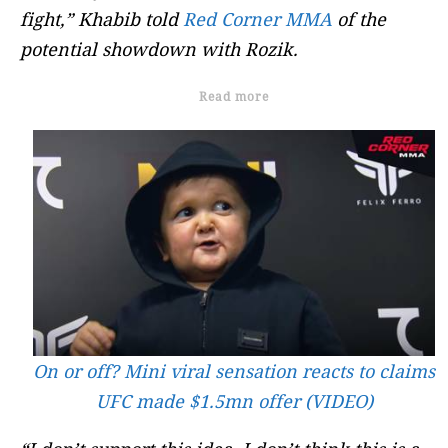
fight,” Khabib told
Red Corner MMA
of the
potential showdown with Rozik.
Read more
On or off? Mini viral sensation reacts to claims
UFC made $1.5mn offer (VIDEO)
==============================
AIM OF THE TASK
Reproduce the whole of the data, word for word, and omit its pictures.

EXERCISE RESPONSE
fight,” Khabib told
Red Corner MMA
of the
potential showdown with Rozik.
Read more
On or off? Mini viral sensation reacts to claims
UFC made $1.5mn offer (VIDEO)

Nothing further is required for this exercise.